FRAGMENTO SELECCIONADO:
----------------

Nadie como Nadia
Nadia en los juegos de 1976. Foto: Especial
“Recuerdo que caminé por los jardines del Molina con la cabeza baja y pensando en lo terrible que era no haber sabido antes que existía la gimnasia”.
POR LETICIA ROBLES DE LA ROSA
Estoy segura que en todo el mundo existe una generación de mujeres que cuando fuimos niñas o adolescentes en los setenta nos sentimos con las ganas de ser gimnastas y llenamos las calles del mundo con piruetas en busca de ser como la mujer que se convirtió en nuestra ídolo: Nadia Comaneci.
Para una niña de primaria cuando la noche 18 de julio de 1976 la pantalla del televisor de mi casa me mostró a una niña muy delgada, con un leotardo blanco, con rayas paralelas en los costados de su uniforme; llena de músculos, con una coleta y un fleco que de pronto tapaba su mirada entre triste y tímida.
Su participación en la competencia de barras paralelas me dejó boquiabierta. ¿Cómo era posible que un ser humano hiciera eso en dos barras y lo hiciera ver tan fácil? Luego, vi cómo el gimnasio se silenciaba atónito al ver que la calificación era 1.00 y cómo estallaba de júbilo cuando fue necesario explicar que se trataba de un 10, pero como jamás ninguna gimnasta había obtenido un 10 en una competencia, pues los jueces tuvieron que improvisarlo.
Recuerdo que sentí una emoción que nacía del pecho y que jamás había experimentado. Una emoción como si fuera yo quien había logrado ese 10 perfecto.
Así es el primer recuerdo que tengo de las Olimpiadas, las de Montreal, Canada, de 1976, que desde el 18 de julio sólo tuvo un gran atractivo para mí: volver a ver a Nadia Comaneci.
Y la vi después en la competencia de salto de caballo, como se llamaba entonces. Ella logró el oro. Uff, pero la competencia en la barra de equilibrio fue casi como una fantasía. Qué manera de guardar el equilibrio. Qué manera de coquetear consigo misma para mostrar que amaba lo que hacía. Qué manera de entrar y salir de la barra. Y otra vez el júbilo por el oro obtenido.

----------------

SEGMENTO DE DATOS:
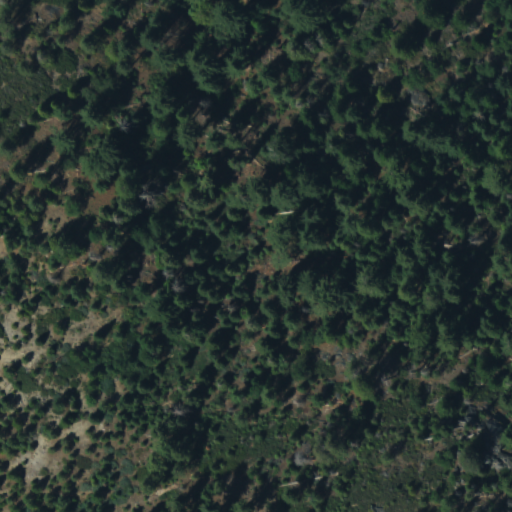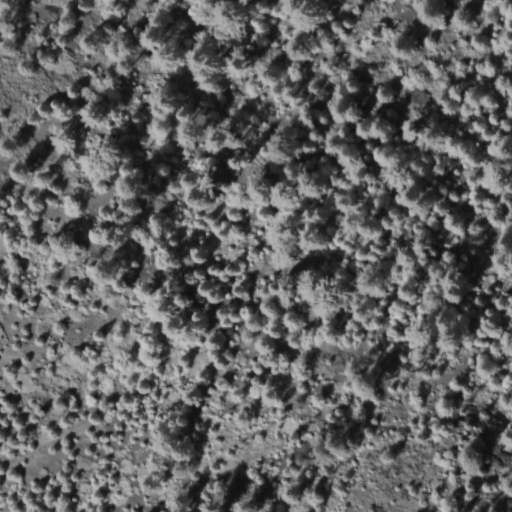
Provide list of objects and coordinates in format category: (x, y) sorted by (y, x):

----------------

PARTES DEL EJERCICIO:
• A. Responde estas preguntas a partir del texto sobre Nadia Comaneci:
(i) ¿En qué fecha de 1976 se vio por primera vez a Nadia en la pantalla del televisor?
(ii) ¿Qué calificación apareció tras su participación en barras paralelas?
(iii) ¿En qué ciudad se celebraron esas Olimpiadas?
• B. Enumera todas las pruebas de gimnasia en las que, según el texto sobre Nadia Comaneci, se vio competir a Nadia.
• C. Reproduce sin cambios el tramo del texto sobre Nadia Comaneci que va desde "Para una niña" hasta "tuvieron que improvisarlo.", ambos incluidos.
Para resolver el ejercicio no hace falta consultar los datos.

RESPUESTAS DEL EJERCICIO:
• A.
(i) El 18 de julio de 1976.
(ii) 1.00, que en realidad era un 10.
(iii) En Montreal.

• B. Barras paralelas, salto de caballo y barra de equilibrio.

• C.
Para una niña de primaria cuando la noche 18 de julio de 1976 la pantalla del televisor de mi casa me mostró a una niña muy delgada, con un leotardo blanco, con rayas paralelas en los costados de su uniforme; llena de músculos, con una coleta y un fleco que de pronto tapaba su mirada entre triste y tímida.
Su participación en la competencia de barras paralelas me dejó boquiabierta. ¿Cómo era posible que un ser humano hiciera eso en dos barras y lo hiciera ver tan fácil? Luego, vi cómo el gimnasio se silenciaba atónito al ver que la calificación era 1.00 y cómo estallaba de júbilo cuando fue necesario explicar que se trataba de un 10, pero como jamás ninguna gimnasta había obtenido un 10 en una competencia, pues los jueces tuvieron que improvisarlo.